For Alastair Reid
Finnegan wakes and walks in briny air.
Gulls wheel and gannets dive. The cliffs are bare.
The coast is clear. And nobody is there.
He’d dreamed a corner of his dream again
might touch his waking with a scent of rain.
An offshore wind flies by, with clouds in train.
In the beginning was the primal Word
shaped like a stone: unhewn, uncut, unstirred.
But now, winged on the wind, a huge sea bird,
a great sea eagle, dipping for its prey,
sweeps overhead. He wakes and it is day.
The wind blows through him, calling, Come away.
November morning. Snow is on the air.
The dead awaken on the Yeatsian stair.
‘Isn’t that Venus, quimmering up there?’
grins Finnegan, yawning slyly, like a snake.
‘I swear the last pun I shall ever make,
has been delivered.

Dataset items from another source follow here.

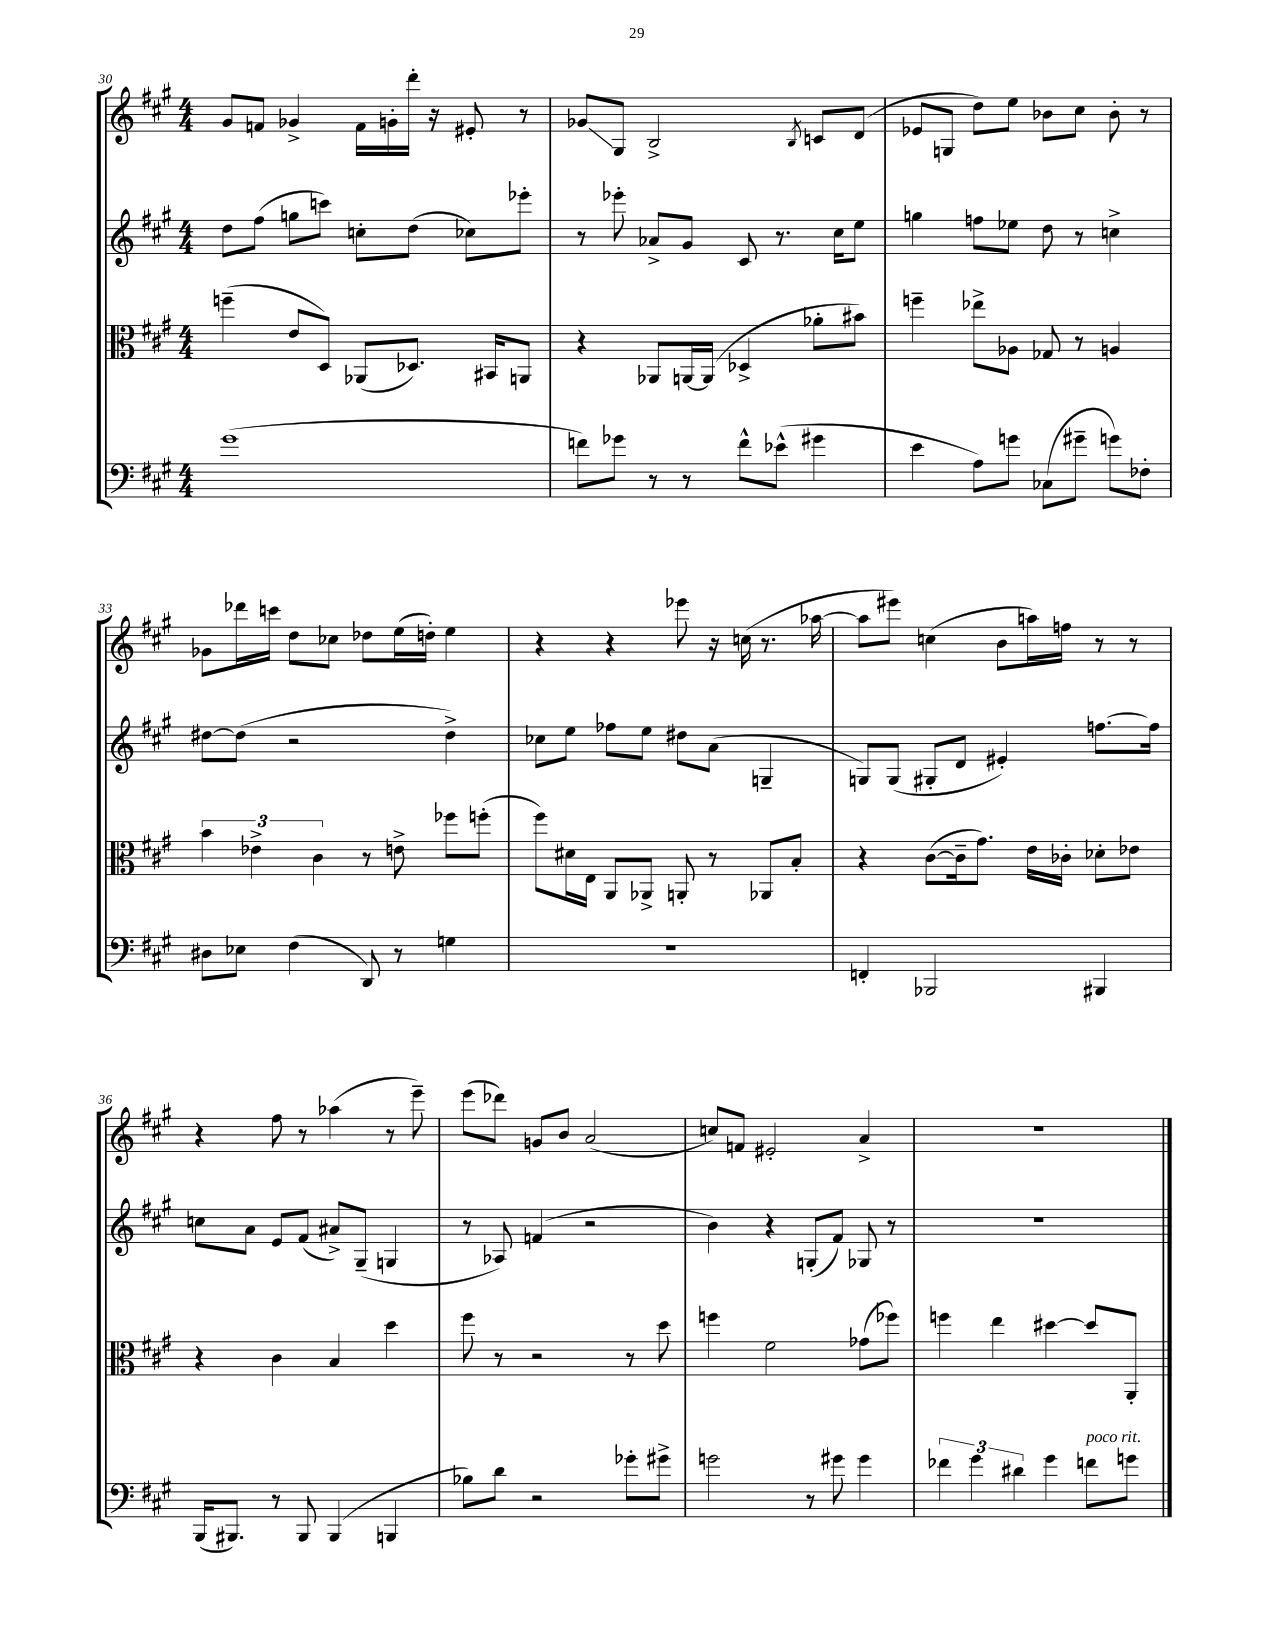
<<
\new StaffGroup <<
\new Staff = "s0" {
    \clef treble \key a \major \numericTimeSignature \time 4/4
    \autoBeamOff gis'8[ f'8] ges'4-> f'16[ g'16-. d'''16]-. r16 eis'8-. r8 |
    ges'8[\glissando gis8] b2-> \acciaccatura { b8 } c'8[ d'8]( |
    ees'8[ g8] d''8[) e''8] bes'8[ cis''8] bes'8-. r8 |
    ges'8[ des'''16 c'''16] d''8[ ces''8] des''8[ e''16( d''16]-.) e''4 |
    r4 r4 ees'''8 r16 c''16( r8. aes''16~ |
    aes''8[ eis'''8]) c''4( b'8[ a''16) f''16] r8 r8 |
    r4 fis''8 r8 aes''4( r8 e'''8--) |
    e'''8[( des'''8]) g'8[ b'8] a'2( |
    c''8[) f'8] eis'2-. a'4-> |
    R1 \bar "|." |
}
\new Staff = "s1" {
    \clef treble \key a \major \numericTimeSignature \time 4/4
    \autoBeamOff d''8[ fis''8]( g''8[ c'''8]) c''8[-. d''8]( ces''8[) ees'''8]-. |
    r8 ees'''8-. aes'8[-> gis'8] cis'8 r8. cis''16[ e''8] |
    g''4 f''8[ ees''8] d''8 r8 c''4-> |
    dis''8[~ dis''8]( r2 dis''4->) |
    ces''8[ e''8] fes''8[ e''8] dis''8[ a'8]( g4-- |
    g8[) g8]( gis8[-. d'8] eis'4-.) f''8.[~ f''16] |
    c''8[ a'8] e'8[ fis'8]( ais'8[->) gis8]--( g4 |
    r8 aes8) f'4( r2 |
    b'4) r4 g8[-.( fis'8]) ges8 r8 |
    R1 \bar "|." |
}
\new Staff = "s2" {
    \clef alto \key a \major \numericTimeSignature \time 4/4
    \autoBeamOff f''4--( e'8[ d8]) aes,8[( des8.]) bis,16[ a,8] |
    r4 aes,8[ a,16~ a,16]( des4-> aes'8[-. bis'8]) |
    f''4-- ees''8[-> aes8] ges8 r8 a4 |
    \tuplet 3/2 { b'4 ees'4-> cis'4 } r8 e'8-> fes''8[ f''8]-.( |
    fis''8[) dis'16 e16] a,8[ aes,8]-> a,8-. r8 aes,8[ b8]-. |
    r4 cis'8[~( cis'16-- gis'8.]) e'16[ ces'16]-. des'8[-. ees'8] |
    r4 cis'4 b4 d''4 |
    fis''8 r8 r2 r8 d''8 |
    f''4 fis'2 ges'8[( fes''8]) |
    f''4 e''4 dis''4~ dis''8[ a,8]-. \bar "|." |
}
\new Staff = "s3" {
    \clef bass \key a \major \numericTimeSignature \time 4/4
    \autoBeamOff gis'1( |
    f'8[) ges'8] r8 r8 f'8[-^ ees'8]-^( gis'4 |
    e'4 a8[) g'8] ces8[( gis'8]-- g'8[) fes8]-. |
    dis8[ ees8] fis4( d,8) r8 g4 |
    R1 |
    f,4-. bes,,2 bis,,4 |
    b,,16[( bis,,8.]) r8 bis,,8 bis,,4( b,,4 |
    bes8[) d'8] r2 ges'8[-. gis'8]-> |
    g'2 r8 gis'8 gis'4 |
    \tuplet 3/2 { fes'4 gis'4 dis'4 } gis'4 f'8[^\markup { \italic "poco rit." } g'8] \bar "|." |
}
>>
>>
\layout { \context { \Score currentBarNumber = #30 } }
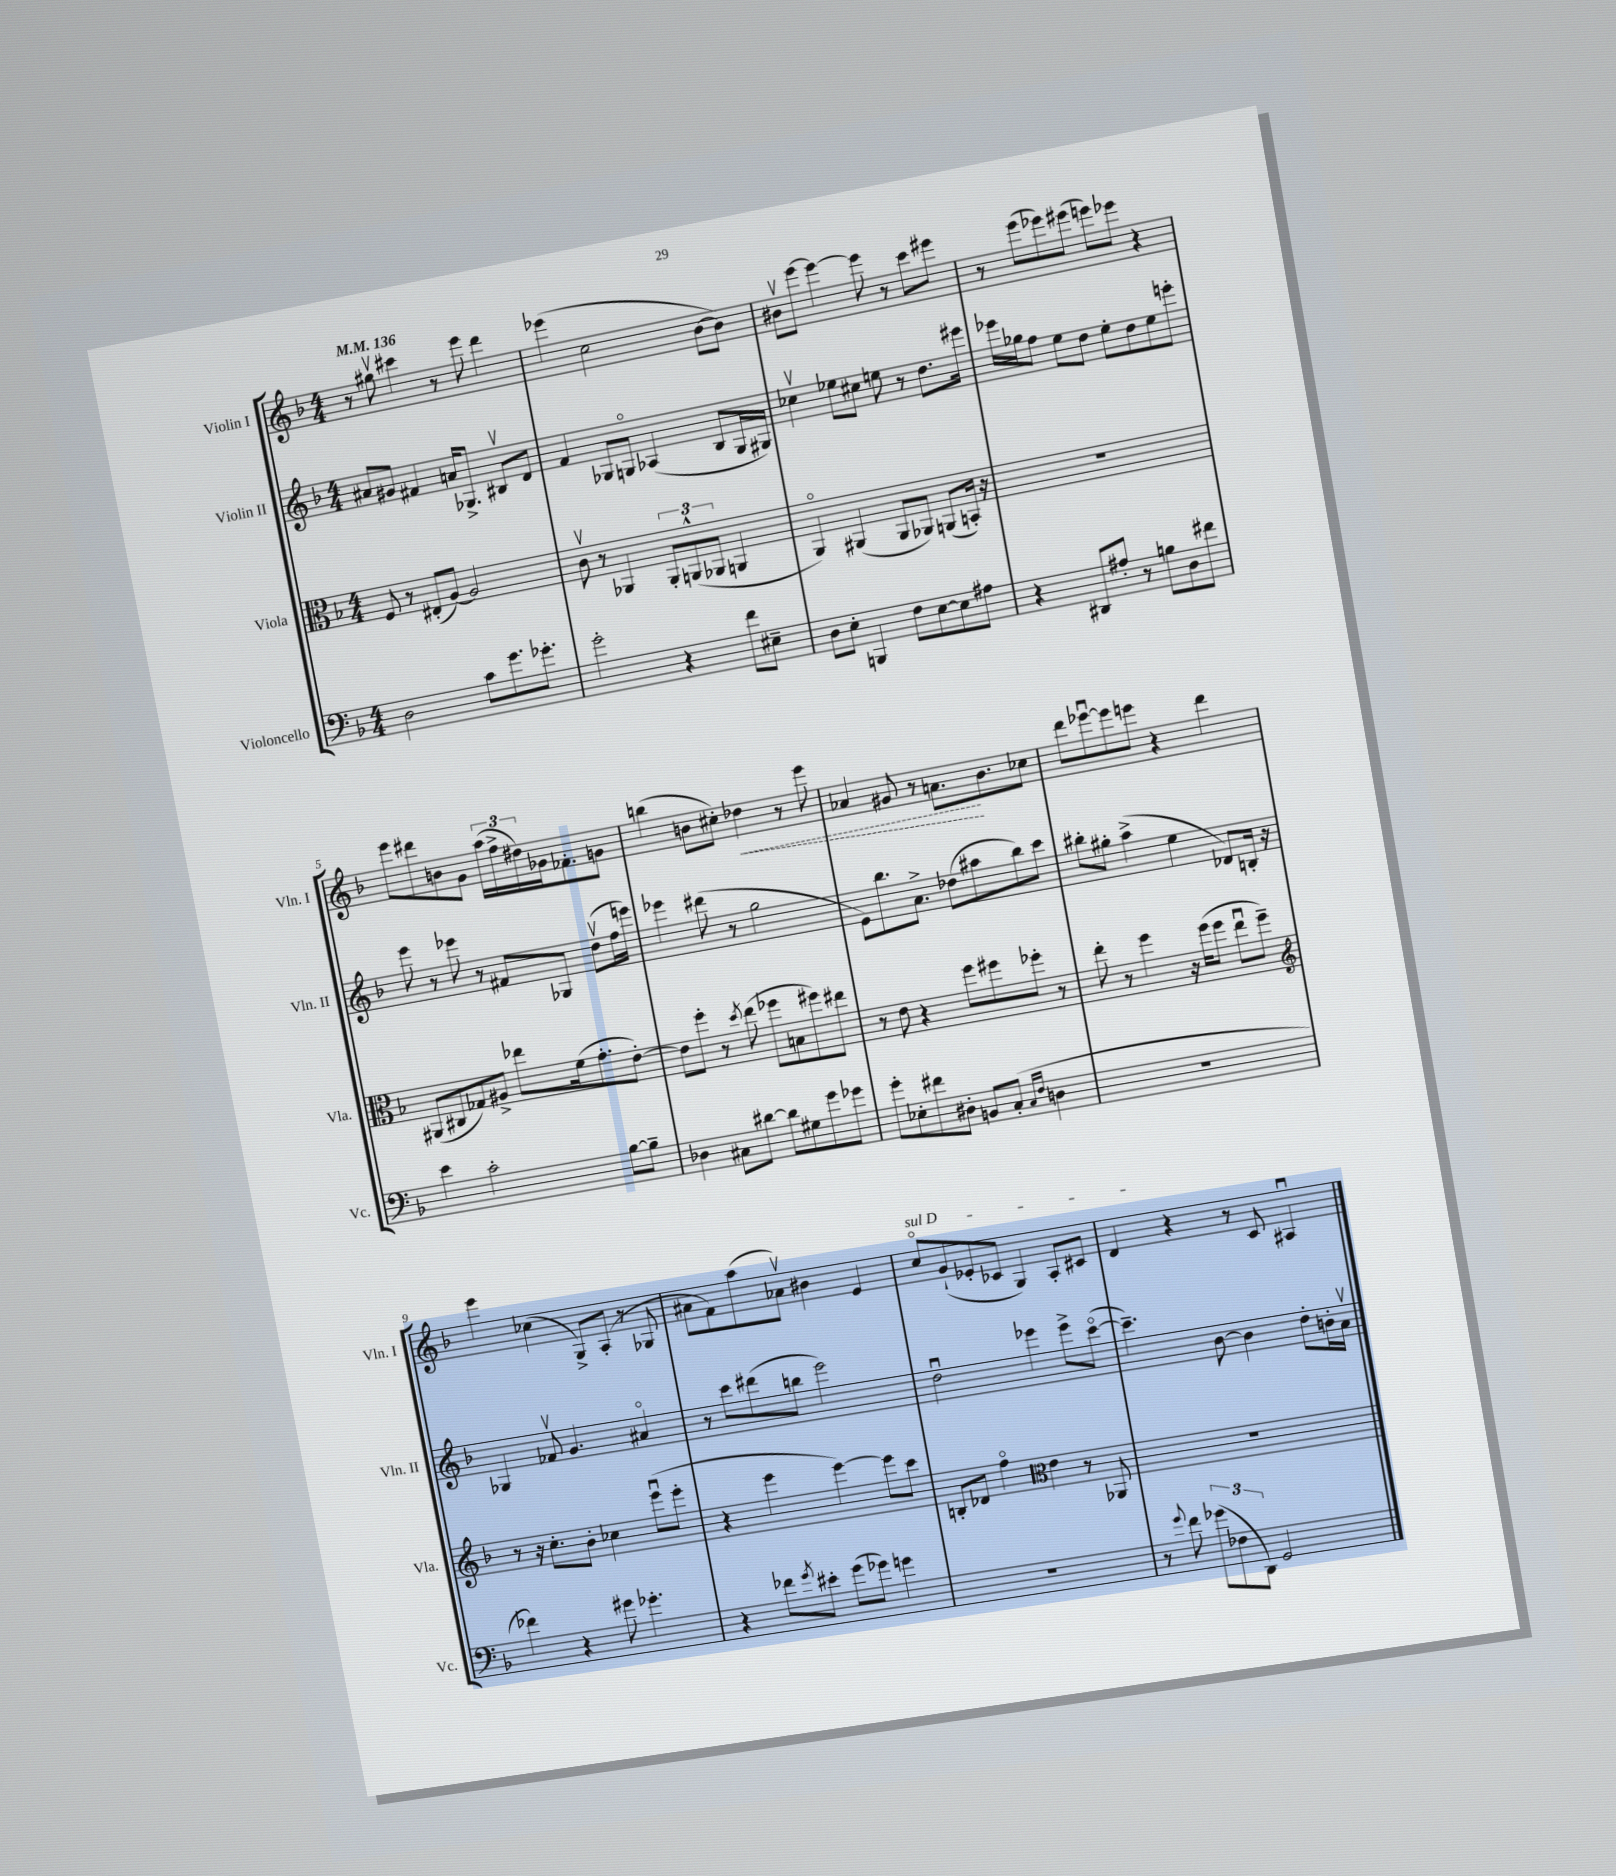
<<
\new StaffGroup <<
\new Staff = "s0" \with { instrumentName = "Violin I" shortInstrumentName = "Vln. I" } {
    \clef treble \key f \major \numericTimeSignature \time 4/4 \tempo 4 = 136
    r8 gis''8\upbow cis'''4 r8 e'''8 d'''4 |
    ees'''4( c''2 bes'8~ bes'8) |
    bis'8\upbow e'''8~ e'''4~ e'''8 r8 c'''8 eis'''8 |
    r8 e'''8( ees'''8) eis'''8( e'''8) ees'''8 r4 |
    e'''8 dis'''8 b'8 g'8 \tuplet 3/2 { a''16( f''16-> dis''16) } ges'16 fes'8.-. g'8 |
    b''4( b'8 cis''8-.) \once \override Hairpin.style = #'dashed-line des''4\< r8 e'''8 |
    aes'4 gis'8 r8 a'8.\! bes'8. ces''8 |
    d'''8 ees'''8~\downbow ees'''8 e'''8 r4 d'''4 |
    e'''4 ces''4( g8->) a8-.( r8 ges8 |
    ais'8 f'8) a''8( aes'8\upbow) bis'4 e'4 |
    \once \override TextSpanner.bound-details.left.text = \markup { \italic "sul D" } c''8\flageolet\startTextSpan g'8-!( ees'8-. ces'8 g4) a8-. cis'8 |
    d'4\stopTextSpan r4 r8 c'8 ais4\downbow \bar "|." |
}
\new Staff = "s1" \with { instrumentName = "Violin II" shortInstrumentName = "Vln. II" } {
    \clef treble \key f \major \numericTimeSignature \time 4/4
    ais'8 gis'8 fis'4 a'16 ges8.-> bis8\upbow d'8 |
    f'4 ges8 g8\flageolet aes4( bes8 g16 gis16) |
    ces''4\upbow ees''8 cis''8 e''8 r8 d''8. eis'''16 |
    ees'''16 ges''16 f''8 e''8 d''8 e''8-. d''8 e''8 e'''8-. |
    e'''8 r8 ees'''8 r8 fis'8 ges8 d''8\upbow( f''16 e'''16) |
    ees'''4 dis'''8( r8 g''2 |
    e'8) bes''8. a'8.-> des''8( ais''8 bes''8) c'''8 |
    bis''8-. gis''8-. a''4->( e''4 des'8) b16-. r16 |
    ges4 fes'8\upbow g'4. ais'4\flageolet |
    r8 c'''8 dis'''8( b''8 e'''2) |
    d''2\downbow ees'''4 ees'''8-> c'''8~\flageolet( |
    c'''4.--) bes'8~ bes'4 d''8-. b'16-. a'16\upbow \bar "|." |
}
\new Staff = "s2" \with { instrumentName = "Viola" shortInstrumentName = "Vla." } {
    \clef alto \key f \major \numericTimeSignature \time 4/4
    f8 r8 eis8-.( a8~) a2 |
    c'8\upbow r8 aes,4 \tuplet 3/2 { aes,8-. a,8-^( aes,8 } a,4 |
    a,4\flageolet) ais,4( ais,8 aes,8) a,8( b,16-.) r16 |
    R1 |
    ais,8( cis8 ges8) ais8-> ees''8 f'16( g'8.-. e'8~-.) |
    e'8 f''8-. r8 \acciaccatura { d''8 } e''8( fes''8 b8 fis''8) eis''8 |
    r8 e'8 r4 f''8 fis''8 fes''8-. r8 |
    e''8-. r8 f''4 r16 f''16( f''8 e''8\downbow f''8--) |
    \clef treble r8 r16 c''8.-. bes'8-. ces''4 e'''8\downbow( e'''8-. |
    r4 e'''4 e'''4~) e'''8 c'''8 |
    b8-. des'8 f''4\flageolet \clef alto e'4 r8 aes,8 |
    R1 \bar "|." |
}
\new Staff = "s3" \with { instrumentName = "Violoncello" shortInstrumentName = "Vc." } {
    \clef bass \key f \major \numericTimeSignature \time 4/4
    d2 c'8 g'8. ges'8.-. |
    g'2-. r4 f'8 eis8-- |
    d8 e8-. b,,4 f8 e8~ e8 ais8 |
    r4 dis,8 ais8-. r8 b8 d8 fis'8 |
    e'4 c'2-. bes8~ bes8-- |
    des4 cis8 dis'8~ dis'8 gis8 g'8 ges'8 |
    g'8-. ees8-. fis'8 dis8-. b,8 c8-.( \grace { c16 f16 } d4 |
    R1 |
    fes'4) r4 gis'8 ges'4.-. |
    r4 fes'8 \acciaccatura { g'8 } eis'8-. g'8( ges'8) g'4 |
    R1 |
    r8 \appoggiatura { g'8 } f'8 \tuplet 3/2 { ges'8( fes8 d,8) } g,2 \bar "|." |
}
>>
>>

Jeeze! My last daybreak!
So get thee gone behind me, wizened speech,
for now I sniff what once was out of reach
as fruity as the seaweed on this beach.
Frail words, you are the crumpling skin I slough
and toss away, for I don’t need you now
a holy silence playeth on my brow!’
Pert Finnegan stands stranded among snows,
a sturdy man with frozen hands, who knows
words’ girths and depths, their tides and undertows.
The eagle’s talons clutch a hapless fish.
Finnegan makes one last irreverent wish.
The bet is on, in semi-gibberish.
‘Heavenly Father, pray treat me as a grafter
who’ll stake eternal life in your Hereafter
against one crock of crack, one peal of laughter.’
The snows dissolve into the sea, and streams
of pale light deck the world in chilly beams.
The living ripple back into their dreams.
James Joyce’s great work, Finnegans Wake (published in 1939), has been interpreted as a single dream or, perhaps, as a single night of dreams.
If either is the case, then what if the dream, or the night, is life itself? This poem, Finnegan Woken (written in 2017 and published here for the first time, in 2021) explores what might happen when Everyman-Finnegan wakes up out of the dream, his dream, our dream.
And another question: where might he wake up? Answer: where else, but by the sea?